The kids are coming up from behind.
I'm losing my edge.
I'm losing my edge to the kids from Montenegro and from Taipei.
But I was there.
I was there in 1962.
I was there at the first Guess Who show in Winnipeg.
I'm losing my edge.
I'm losing my edge to the kids whose footsteps I hear when they get on the decks.
I'm losing my edge to the internet seekers who can tell me every member of every good group from 1969 to 1970.
I'm losing my edge.
To all the kids in Seoul and Sao Paulo.
I'm losing my edge to the art-school Toronto kids in little jackets and borrowed nostalgia for the unremembered nineties.
I'm losing my edge.
I'm losing my edge.
I can hear the footsteps every night on the decks.
But I was there.
I was there in 1983 at the first Art of Noise practice in a loft in London.
I was working on the güiro sounds with much patience.
I was there when Lou Reed started up his first band.
I told him, "Don't do it that way. You'll never make a dime."
I was there.
I was the first guy playing Drive Like Jehu to the disco kids.
I played it at the Hacienda.
Everybody thought I was crazy.
We all know.
I was there.
I was there.
I've never been wrong.
But I'm losing my edge to better-looking people with better ideas and more talent.
And they're actually really, really nice.
I'm losing my edge.
I heard you have a compilation of every good song ever done by anybody.
Every great song by The Skatalites. All the underground hits.
All The Knickerbockers tracks. I heard you have a vinyl of every Babytalk record on German import.
I heard that you have a white label of every seminal dance hit - 1985, '86, '87.
I heard that you have a CD compilation of every good '80s cut and another box set from the '90s.

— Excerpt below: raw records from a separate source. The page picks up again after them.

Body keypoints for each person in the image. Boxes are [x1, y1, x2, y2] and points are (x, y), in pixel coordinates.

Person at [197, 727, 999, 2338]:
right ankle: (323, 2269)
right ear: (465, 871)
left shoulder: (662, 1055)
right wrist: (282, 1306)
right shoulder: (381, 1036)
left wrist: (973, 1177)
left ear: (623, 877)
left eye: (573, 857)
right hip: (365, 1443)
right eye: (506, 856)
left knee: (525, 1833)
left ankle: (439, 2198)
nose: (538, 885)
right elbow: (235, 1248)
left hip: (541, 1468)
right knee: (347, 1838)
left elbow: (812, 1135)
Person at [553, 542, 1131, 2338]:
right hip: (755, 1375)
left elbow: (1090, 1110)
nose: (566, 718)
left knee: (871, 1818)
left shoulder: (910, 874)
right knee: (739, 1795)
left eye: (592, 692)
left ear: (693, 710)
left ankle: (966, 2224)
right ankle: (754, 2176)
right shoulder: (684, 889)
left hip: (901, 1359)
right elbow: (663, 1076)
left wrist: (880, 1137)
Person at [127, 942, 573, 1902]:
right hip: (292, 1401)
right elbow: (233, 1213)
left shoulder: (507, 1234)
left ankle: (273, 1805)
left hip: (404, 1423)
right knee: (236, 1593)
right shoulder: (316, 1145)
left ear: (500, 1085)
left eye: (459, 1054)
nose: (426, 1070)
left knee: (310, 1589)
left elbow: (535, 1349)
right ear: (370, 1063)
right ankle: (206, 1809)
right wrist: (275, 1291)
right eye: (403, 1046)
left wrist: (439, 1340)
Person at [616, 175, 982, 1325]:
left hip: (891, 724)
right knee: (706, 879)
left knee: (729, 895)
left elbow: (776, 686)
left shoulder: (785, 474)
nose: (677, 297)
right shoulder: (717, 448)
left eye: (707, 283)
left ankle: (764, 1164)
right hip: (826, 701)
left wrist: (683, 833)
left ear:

I hear you're buying a linndrum and a chamberlin and are throwing your macbook out the window because you want to make something real. You want to make a Barbara Tucker record.
I hear that you and your band have sold your clarinet and bought a sitar.
I hear that you and your band have sold your sitar and bought a clarinet.
I hear everybody that you know is more relevant than everybody that I know.
But have you seen my records?
Leonard Cohen,
Harmonia,
Bronski Beat,
Brick,
Mr. Review,
Soulsonic Force,
World's Most,
The Monochrome Set,
Section 25,
L. Decosne,
Deutsch Amerikanische Freundschaft,
Joe Smooth,
Letta Mbulu,
Kenny Larkin,
Pantytec,
DNA,
The Cosmic Jokers,
Skriet,
Schoolly D,
Louis and Bebe Barron,
New Age Steppers,
The Flesh Eaters,
Simply Red,
Scientists,
Major Organ And The Adding Machine,
F. McDonald,
Throbbing Gristle,
Ultra Naté,
Mandrill,
Suicide,
Anakelly,
The Peanut Butter Conspiracy,
Junior Murvin,
The United States of America,
Beasts of Bourbon,
Suburban Knight,
Kings Of Tomorrow,
Magazine,
The Pop Group,
Andrew Ashong & Theo Parrish,
Arcadia,
Panda Bear,
The Saints,
Eric Copeland,
JFA,
Magma,
Metal Thangz,
Quando Quango,
Half Japanese,
The Chocolate Watch Band,
Qualms,
The Blues Magoos,
Pussy Galore,
ABC,
The Jesus and Mary Chain,
Quadrant,
FM Einheit,
Joy Division,
Cheater Slicks,
Deepchord,
The Seeds,
Aloha Tigers, Aloha Tigers, Aloha Tigers, Aloha Tigers.
You don't know what you really want.
You don't know what you really want.
You don't know what you really want.
You don't know what you really want.
You don't know what you really want.
You don't know what you really want.
You don't know what you really want.
You don't know what you really want.
You don't know what you really want.
You don't know what you really want.
You don't know what you really want.
You don't know what you really want.
You don't know what you really want.
You don't know what you really want.
You don't know what you really want.